• Source extract:
↓
What initially seemed a quaint factoid when Joel and Ethan Coen broke onto the scene is now practically a movement: Witness the prominence of the brothers Hughes, Farrelly and Wachowski; and indie staples the Polish brothers, the Dardennes from Belgium, plus the sisters Sprecher.
Call it a kind of sibling revelry in the movie industry these days. With filmmaking a notoriously collaborative medium, a partnership based in family can have an advantage. Says Paul Weitz, "In film, there's always another person, and it's better to have it be your brother than anybody else."
Y tu hermano también
Alfonso Cuarón confesses to a certain guilt about luring his book-minded younger brother Carlos -- who as a student had novelistic dreams of being another García Márquez or Fuentes -- into working in movies. "He was married to this beautiful, amazingly great woman called Literature," says Alfonso, "and then I introduced him to the hooker that is Screenwriting."
Carlos traces it back even further, to a time when Alfonso was a 12-year-old who knew his filmmaking destiny and Carlos was a reluctant 7-year-old "prop." "Every time I saw the guy coming with his camera, I was like, 'No! Not again!' "
But by 1999, when Carlos got a call from Alfonso to resurrect a 10-year-old idea about two boys on a road trip to the beach that would eventually become the Alfonso-directed hit "Y Tu Mamá También," the Mexico City-raised brothers had found each other to be indispensable collaborators.
"For us, working is telepathic," says Alfonso, 41, who first worked with Carlos in Mexican TV in the '80s and made his feature debut with Carlos' script for the 1992 comedy "Love in the Time of Hysteria."
"The hardest thing is to decide what project to do. But once we start, we allow a stream of consciousness to come out." Also emerging, Carlos says, is their inner teenage boy. "I don't think we have ever left adolescence," says Carlos, 36. "Tenoch and Julio are not based on ourselves, but they are based on our common reality."
The brothers hashed out "Y Tu Mamá" over 10 days in the garden of Alfonso's New York home, where the raucous camaraderie of the pair -- not to mention the "stupid guys" they were writing about -- hardly seemed like toiling. Adds Alfonso, "My son was saying, 'When are you going to start working?' Because we were just laughing."
Not that arguments aren't common. Since Alfonso is usually the director, Carlos -- who has directed many shorts and is hoping to get a feature going -- knows how to pick battles. "Cosmetic things I don't want to fight about, like 'I want that lollipop to be blue.' It's stupid because the director is going to win, but we have discussions and fights regarding character and plot."
↑
• Instructions:
1: Decide whether each statement agrees with the article on filmmaking siblings: (a) Alfonso Cuarón is 41 years old; (b) the brothers wrote "Y Tu Mamá" over two weeks in Mexico City; (c) Carlos says he and Alfonso argue about character and plot. Answer yes or no for each and quote the deciding words of the article.
2: Continue the article on filmmaking siblings from the point where it stops.
The lines after this point come from a separate source that has no connection to the article on filmmaking siblings.

Stored records:
↓
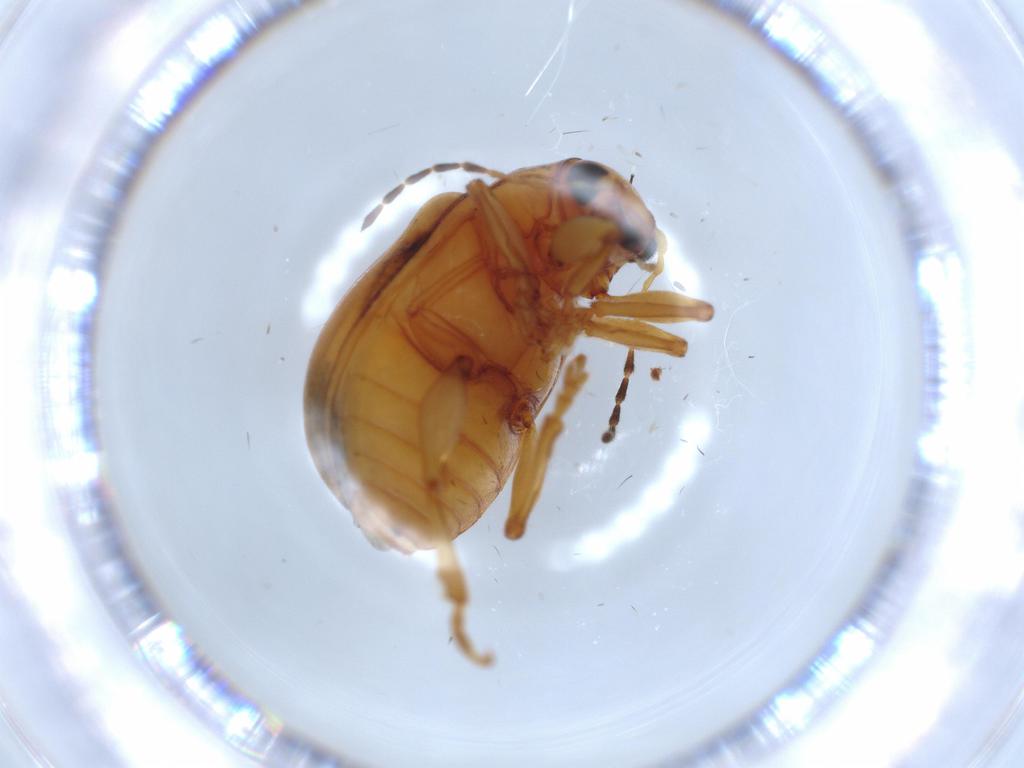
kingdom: Animalia
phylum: Arthropoda
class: Insecta
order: Coleoptera
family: Chrysomelidae
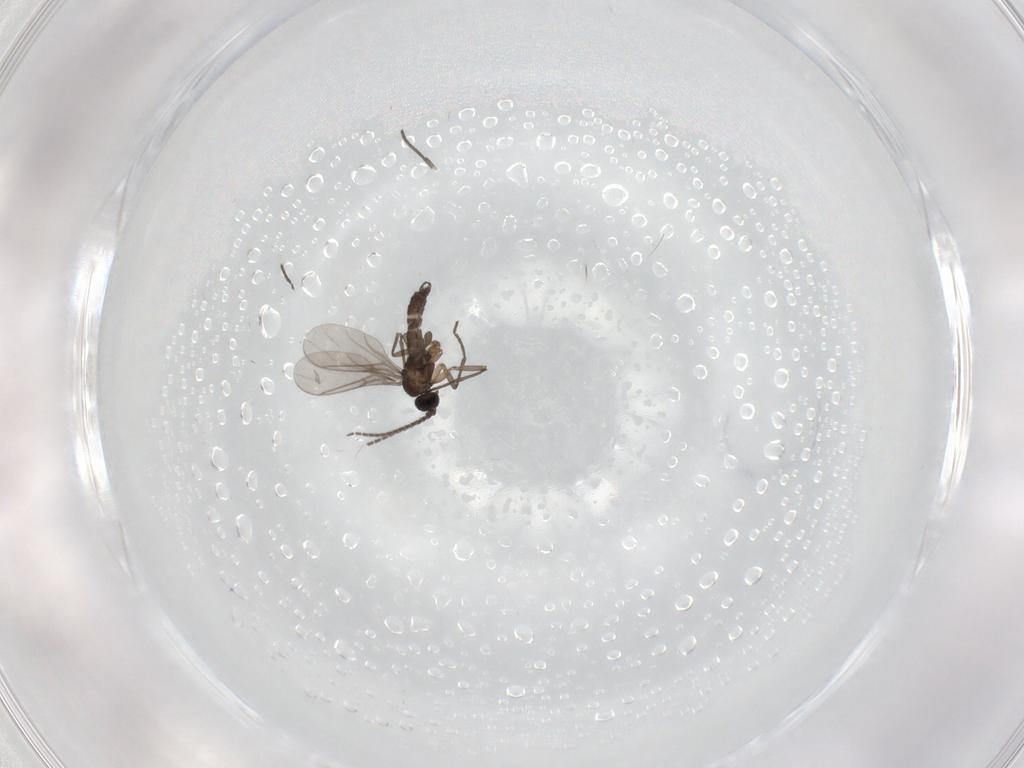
↑
• Answers:
1:
(a) Yes: "says Alfonso, 41,"
(b) No: "The brothers hashed out "Y Tu Mamá" over 10 days in the garden of Alfonso's New York home"
(c) Yes: "we have discussions and fights regarding character and plot."

2:
The beefs, he says, are more about their roles than about their dynamic as brothers. "I can tell you that he's allowed to answer phone calls and get distracted, but I am not," says Carlos, laughing.
But no matter whose project it is, they see themselves always seeking the other for that special shorthand. "We evolve ideas very quickly," says Alfonso. "Even if he didn't write the script, we start talking and in one night I have more clarity than struggling with a story by myself or with another writer."
Working apart together
Chris and Paul Weitz may have to be on set together as directors, but writing, they realize, must be done separately. Otherwise, says Paul, 37, "we would leap at and strangle each other."
Chris, 33, explains the process that has proven to be most harmonious. "We break everything down very carefully beforehand, know exactly what everyone's supposed to write, and then we take each scene back to our lair and gnaw over it like a dog worrying a bone until it's at the point you can swap it over. That keeps us from killing one another."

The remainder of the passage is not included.